Why I can't be 'for' the 'SickKids vs' ad
By Louise Kinross
Disability is personal. It’s part of identity. When your child has significant disabilities, it becomes part of your identity too.
Perhaps this is why the Hospital for Sick Children's latest campaign video SickKids vs—which positions the hospital and its patients against cancer, kidney failure and autism, and includes this image of a girl standing defiantly atop a huge pile of discarded wheelchairs—feels like a betrayal. It’s trending now on YouTube with close to 200,000 views.
“We’re on the front line every day. And we are winning,” says the copy on the foundation page. Indeed, in the video, patients join a simulated battle line with armed 'Fort York' soldiers, hop in a boxing ring to fight cancer and smash apart a kidney dialysis machine with a bat.
I get why it’s so appealing. Viewers are encouraged to choose a fight and donate. Who doesn’t want to be a “winner?” From a fundraising perspective, I'm sure this ad has hit the ball out of the park.
But what about the messages it sends to kids and families who aren’t on the winning side?
When you define things in simple terms, you also imply that those who don’t beat their illness or disability are “losers.” Were they not as tough as the kids wearing the super hero costumes in the video? SickKids vs. plays to the song Undeniable by Toronto rapper Richie Sosa. The chorus goes “We undeniable.”
Are the kids who live with permanent disabilities or chronic illnesses, or who die from their condition, not “undeniable” enough? The word “defeat” flashes during the video. Does that mean some kids “surrender?” Do we really want to believe that children have that much control over their medical conditions? And at some point, doesn’t the concept of fighting just miss the point when we're talking about health and healing?
In her 2015 book Malignant Metaphor: Confronting Cancer Myths, science writer Alanna Mitchell writes about why the battle metaphor isn’t helpful to cancer patients and their families (she also writes about why it's not a great analogy for the latest clinical treatments). “A main concern is that when someone dies of cancer, the message that remains is that that person just hasn’t fought hard enough, was not a brave enough soldier against the ultimate foe, did not really want to win,” she writes.
Many children with congenital disabilities or complex medical problems are patients at SickKids. Their conditions and disabilities are not ones that can be defeated. Did they, or their parents, not try hard enough?
And is it really so easy to define “the enemy?”
The inclusion of autism in the video as something to be battled against is surprising given our current understanding. Autistic adults tell us that accepting and valuing their differences is the way to go. To them, eradicating autism isn’t possible without eradicating who they are as people.

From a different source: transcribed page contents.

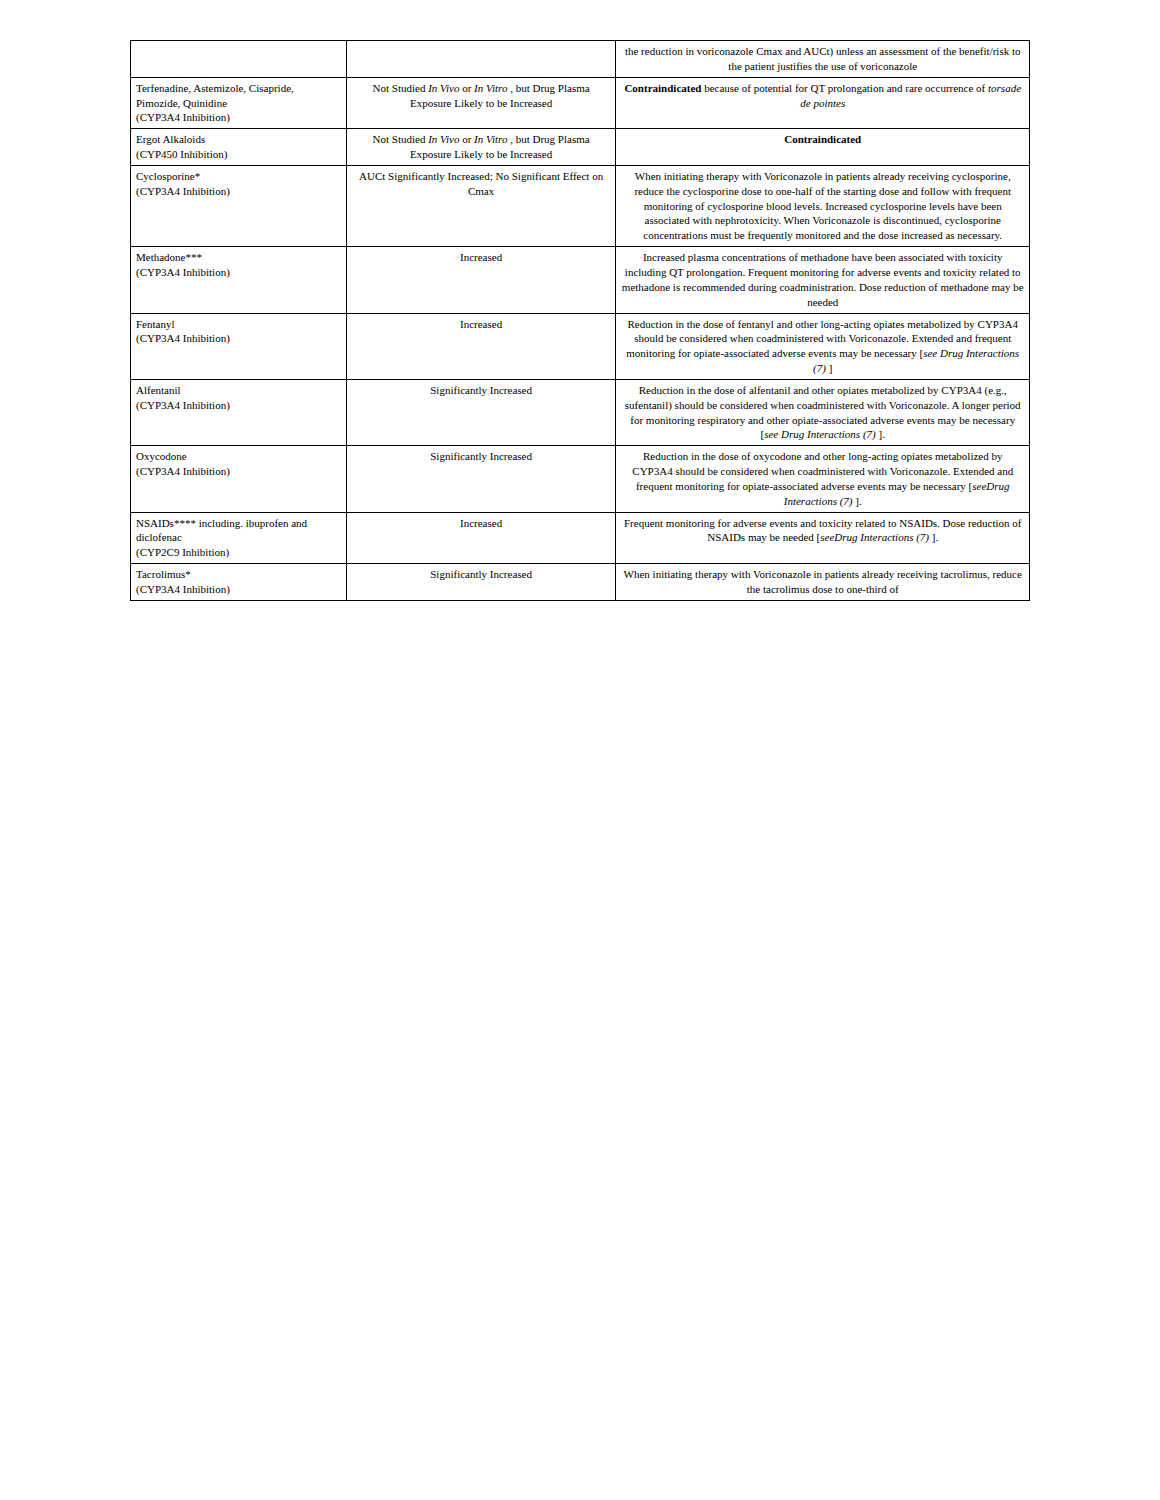| | | the reduction in voriconazole Cmax and AUCt) unless an assessment of the benefit/risk to the patient justifies the use of voriconazole |
| Terfenadine, Astemizole, Cisapride, Pimozide, Quinidine (CYP3A4 Inhibition) | Not Studied In Vivo or In Vitro , but Drug Plasma Exposure Likely to be Increased | Contraindicated because of potential for QT prolongation and rare occurrence of torsade de pointes |
| Ergot Alkaloids (CYP450 Inhibition) | Not Studied In Vivo or In Vitro , but Drug Plasma Exposure Likely to be Increased | Contraindicated |
| Cyclosporine* (CYP3A4 Inhibition) | AUCt Significantly Increased; No Significant Effect on Cmax | When initiating therapy with Voriconazole in patients already receiving cyclosporine, reduce the cyclosporine dose to one-half of the starting dose and follow with frequent monitoring of cyclosporine blood levels. Increased cyclosporine levels have been associated with nephrotoxicity. When Voriconazole is discontinued, cyclosporine concentrations must be frequently monitored and the dose increased as necessary. |
| Methadone*** (CYP3A4 Inhibition) | Increased | Increased plasma concentrations of methadone have been associated with toxicity including QT prolongation. Frequent monitoring for adverse events and toxicity related to methadone is recommended during coadministration. Dose reduction of methadone may be needed |
| Fentanyl (CYP3A4 Inhibition) | Increased | Reduction in the dose of fentanyl and other long-acting opiates metabolized by CYP3A4 should be considered when coadministered with Voriconazole. Extended and frequent monitoring for opiate-associated adverse events may be necessary [ see Drug Interactions (7) ] |
| Alfentanil (CYP3A4 Inhibition) | Significantly Increased | Reduction in the dose of alfentanil and other opiates metabolized by CYP3A4 (e.g., sufentanil) should be considered when coadministered with Voriconazole. A longer period for monitoring respiratory and other opiate-associated adverse events may be necessary [ see Drug Interactions (7) ]. |
| Oxycodone (CYP3A4 Inhibition) | Significantly Increased | Reduction in the dose of oxycodone and other long-acting opiates metabolized by CYP3A4 should be considered when coadministered with Voriconazole. Extended and frequent monitoring for opiate-associated adverse events may be necessary [ seeDrug Interactions (7) ]. |
| NSAIDs**** including. ibuprofen and diclofenac (CYP2C9 Inhibition) | Increased | Frequent monitoring for adverse events and toxicity related to NSAIDs. Dose reduction of NSAIDs may be needed [ seeDrug Interactions (7) ]. |
| Tacrolimus* (CYP3A4 Inhibition) | Significantly Increased | When initiating therapy with Voriconazole in patients already receiving tacrolimus, reduce the tacrolimus dose to one-third of |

Most people in the disability field don’t believe autism can be “cured,” any more than sexual orientation can be changed. Even Autism Speaks just removed cure as an objective from its mission. The focus now is on helping people live good lives that they value.
I honour and respect the families who participated in the video. I understand why viewing their kids as warriors is empowering. I certainly think of my son, and our family, as warriors, but as fragile ones.
From a health organization, I expect a more complex, nuanced depiction—one that includes all kids, whether their disease is cured or not. One that shows that there are many rich ways of living, and dying. In the video, all of the triumphant patients stand on two feet. I’d like to see one rocking a wheelchair, because that’s how she’ll get around for the rest of her life. And I’d like to see more images of kids who look different, like my son, due to their genetic conditions or disabilities. These kids are SickKids patients as well. I’d like to see a video that expands our conception of human value, beauty and diversity.
We are fierce, but we are also afraid. As parents, we often feel inadequate to the enormity of our child's illness or disability. And that's okay. My dad, who served for almost six years in World War II, told me: “You learned to live with fear.”
We don't need to buck ourselves up with flashing neon lights that say: “Sick isn't weak.” For one, who ever said that patients and families were weak? And for two, what is wrong with weak? Weak just means vulnerable. It's who we humans are.
As someone whose child has had close to 20 surgeries at SickKids, I would say the humanity, the compassion, of the doctors and nurses, is what's made all the difference in our care.
I asked Alanna Mitchell what she thought of the ad.
“Yeesh!” she wrote back. “Imagine if they had those patients dancing, instead of fighting.”
At the end of her book, she asks readers if dance, rather than battle, might be a more apt metaphor for cancer. I think it’s a useful one for any disability or difference. Indeed, for any life. “Not a win or a loss,” she writes, “but a pirouette.”